At least 168 people were injured in the fire and taken to nearby hospitals, according to hospital officials. Several were flown to the nearest burn centers in Massachusetts.

Hall said most of the bodies have been recovered from near the front entrance of the building and that the fire itself was “the main contributing factor” to their deaths.

Crowd cheers as flames spread

“Human nature being what it is, they tried to go out the same way they came in” and were trapped, Hall said. “That was the problem.”

All of the building’s four fire exits were functioning, he said, and firefighters arrived quickly and managed to rescue about 100 people.

Hall also said the building’s capacity was 300, and fewer people than that number were at the club. The Station passed its fire inspection on December 31, 2002, with some minor violations that were corrected, Hall said.

Brousseau said investigators, searching the nightclub’s charred site for more victims and to determine how the blaze spread so quickly, were waiting for the arrival of some heavy equipment to move unstable parts of the destroyed building.

He said the investigation had so far revealed that the club probably did not have a permit for the band’s fireworks as required by state law, but could not say if the club, the band or both would eventually be held responsible.

Video shot by CNN affiliate WPRI showed Great White performing as on-stage fireworks went off in the background. As the crowd cheered, fire engulfed the wall behind the stage and quickly spread.

Some didn’t realize fire not intentional

Initially, fans casually made their way toward the exit. Then panic broke out, according to videographer Brian Butler, who was taping the rock concert for a story on nightclub safety.

“It was that fast. As soon as the pyrotechnics stopped, the flame had started on the egg-crate [foam] backing behind the stage and it just went up the ceiling and people stood and watched it,” Butler said.

The video showed piles of people lying on top of each other, trying to push their way out of the club.

“Some people were already trying to leave and others were just sitting there going ‘Yeah that’s great!’ and I remember that statement because I was like, ‘This is not great, this is time to leave,'” the videographer said.
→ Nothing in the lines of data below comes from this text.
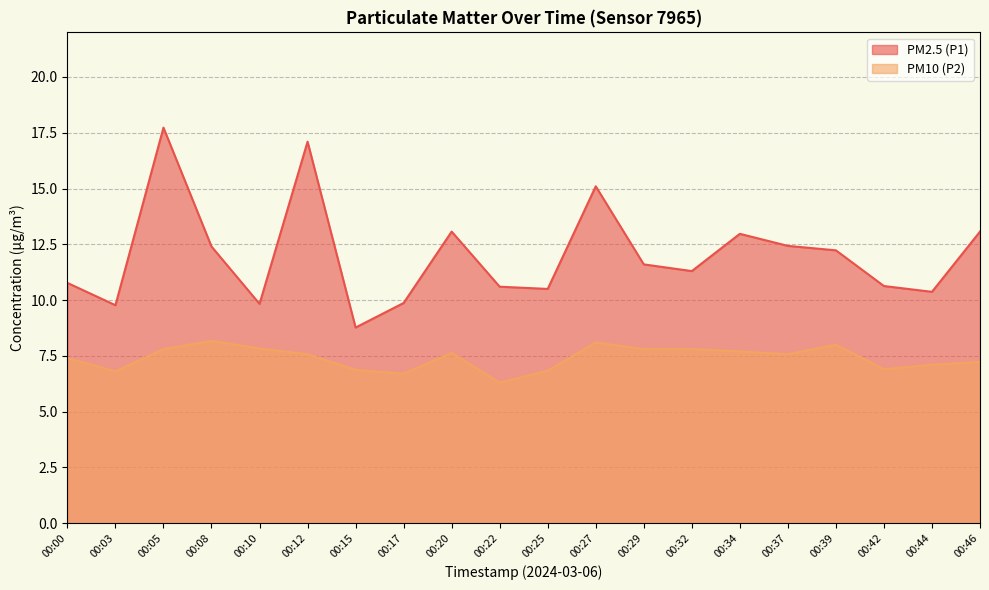

The PM2.5 (P1) series shows 3.6 at 00:05. True or false?

False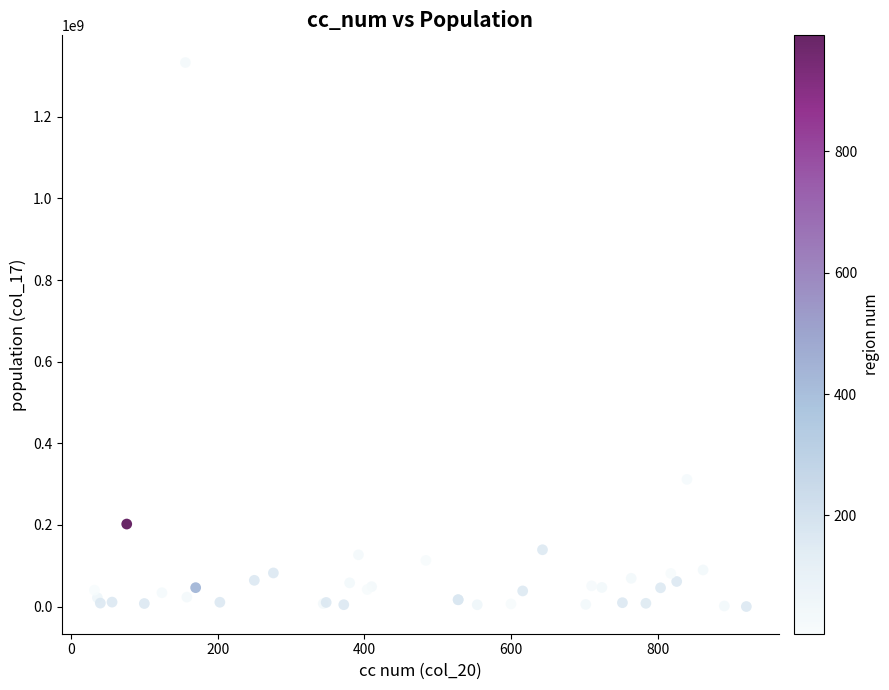

What Y value in the scatter plot is closest to 666427756?

311486034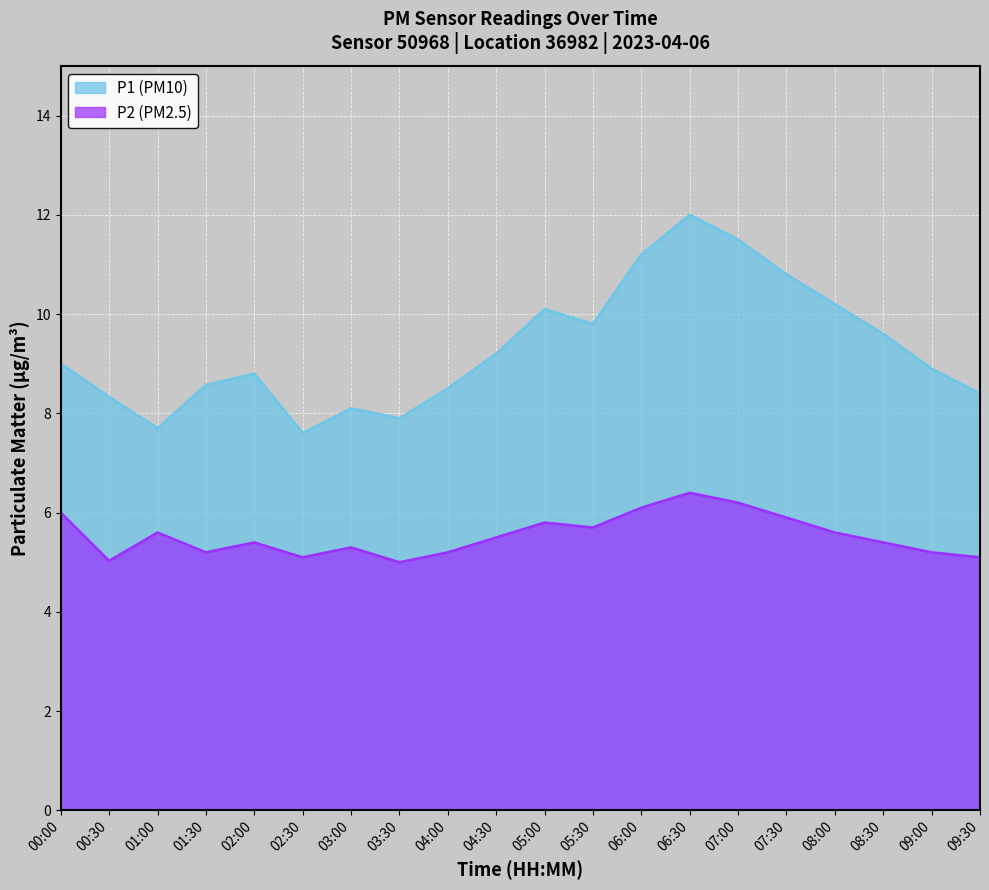

How many lines are shown in the chart?

2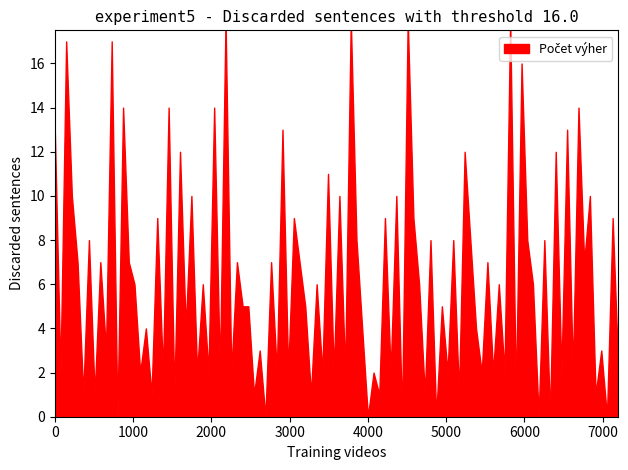

Where is the first local minimum?

2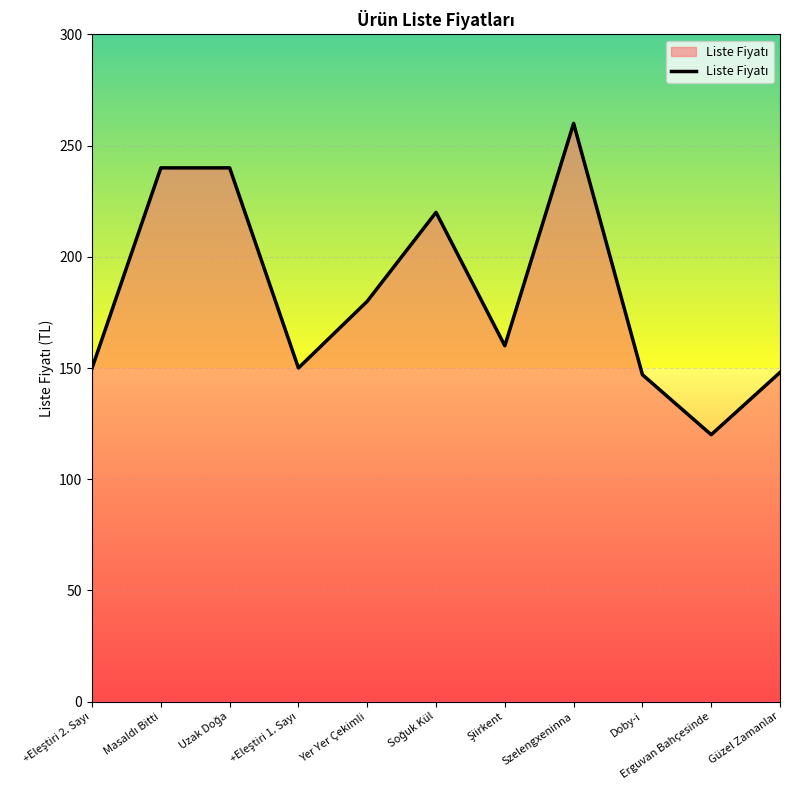

What position from the right is Szelengxeninna?

4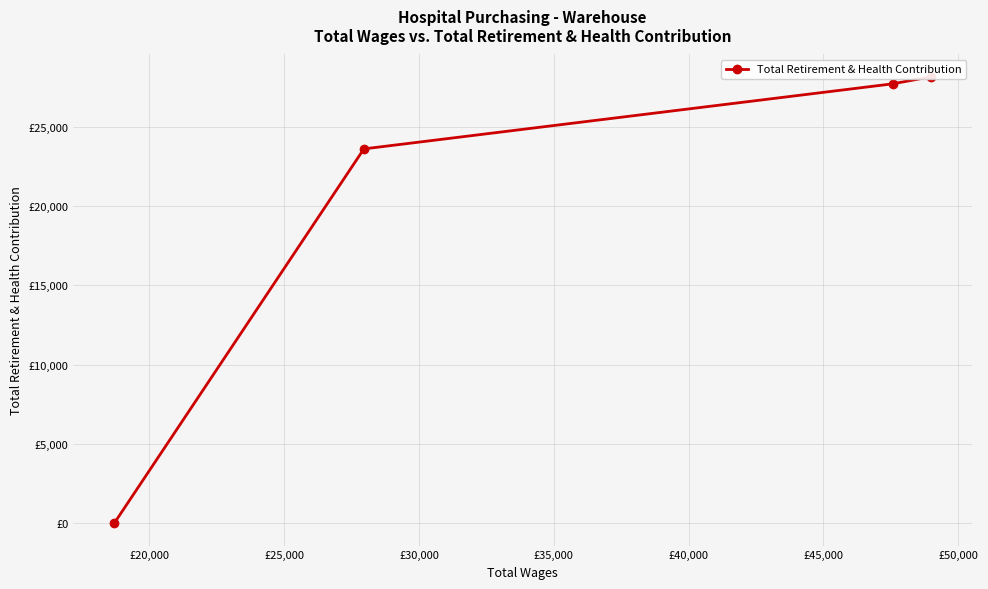

How many values are below 27690?

2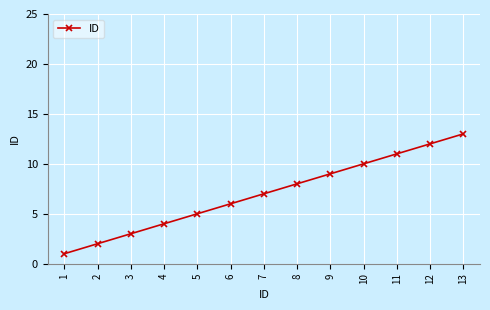

Between 3 and 9, which is larger?

9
As the flames spread inside the one-story building, band members jumped off the stage and joined the crowd, heading toward the exit.
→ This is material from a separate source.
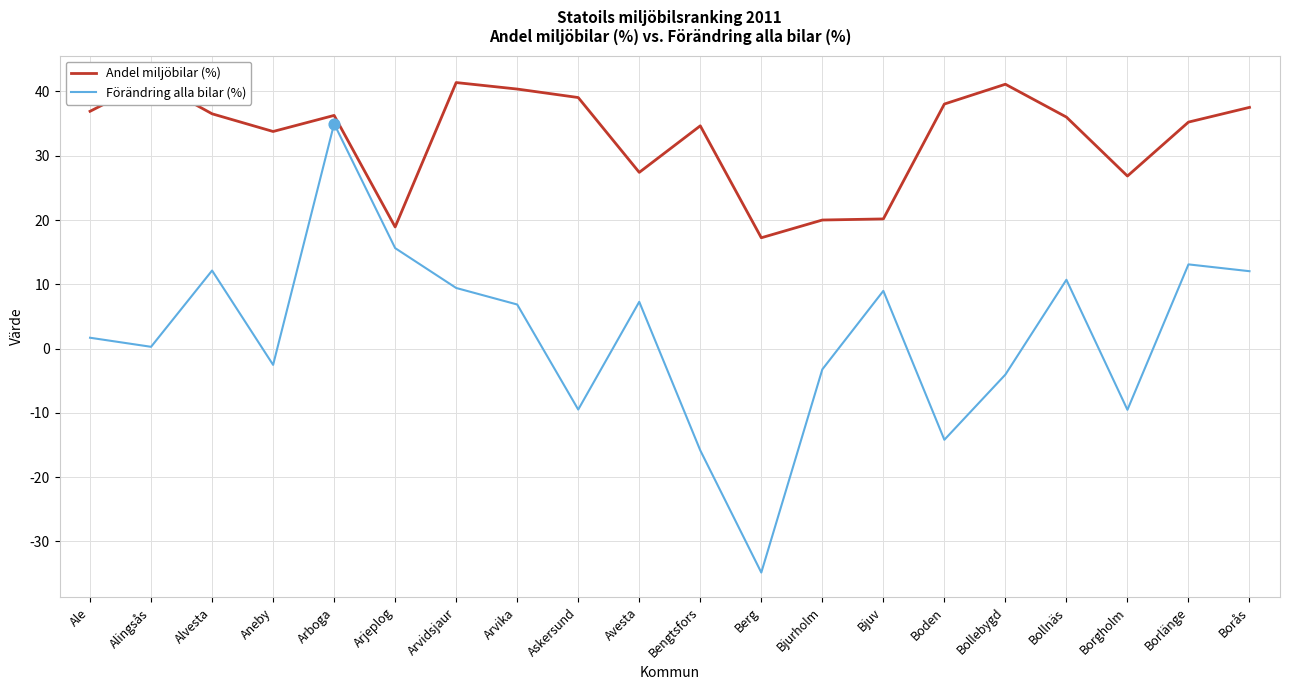

At how many categories does at least one series exceed 2?

20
“We rarely use pyrotechnics,” Russell told WCVB-TV. “We use them when we get permission from the club.”

Longley, the missing guitarist and a Pennsylvania native, has been playing with the band for three years.

“We’re still looking for him,” Russell said. “I’m going to check the hospitals. That’s my main concern right now is to find him. After 25 years in show business, nothing like this has ever happened.”
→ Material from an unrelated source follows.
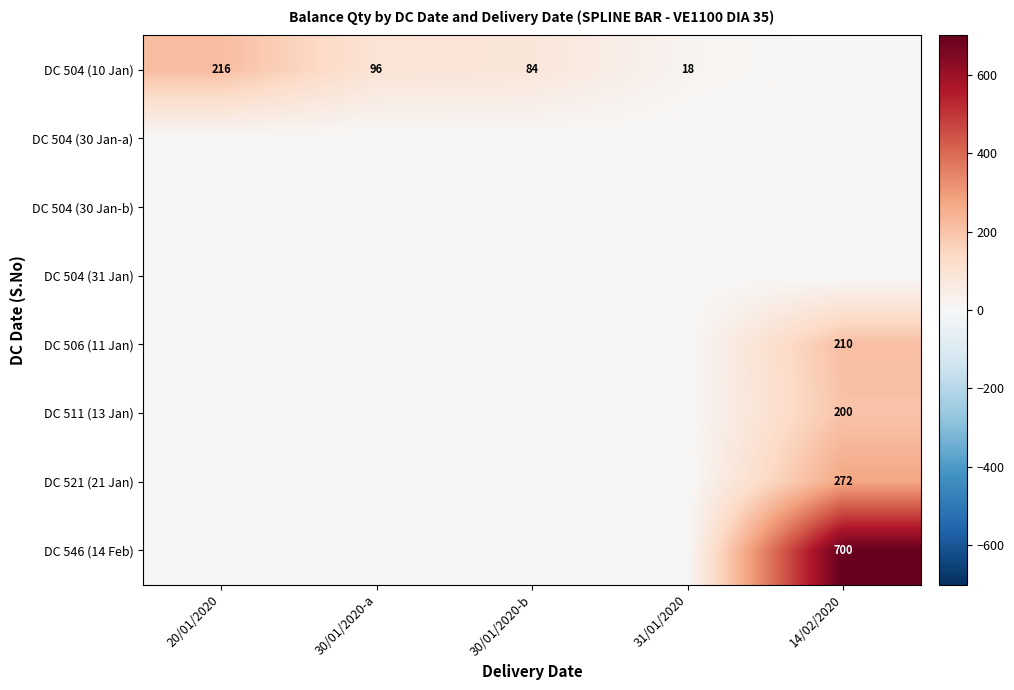

The DC 506 (11 Jan) series shows 210 at 14/02/2020. True or false?

True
“What do you say? Gee, I’m sorry? That just doesn’t cut it,” the lead singer said. “There’re no words to express how I feel right now. I’m devastated.”

‘How could this happen?’

At least 52 people were taken to nearby Kent Hospital, most in serious to critical condition with first, second and third-degree burns, a hospital spokesman said. Four patients were then flown to Boston and Worcester, Massachusetts.

Rhode Island’s Gov. Don Carcier called the incident a “terrible, terrible tragedy.”

“There are going to be all kinds of questions about ‘How could this happen?’ ‘Why did this happen?’ ‘How was this allowed to occur?'” the governor said. “The fire marshal says it was not permitted. So why did this go on?”

On Monday, 21 people died and more than 50 were injured in a stampede at a Chicago nightclub, after a security guard used pepper spray to break up a fight.

The worst nightclub fire in U.S. history occurred November 28, 1942, at the Cocoanut Grove nightclub in Boston, Massachusetts. That inferno, fed by decorations in the ritzy nightspot, left 492 people dead.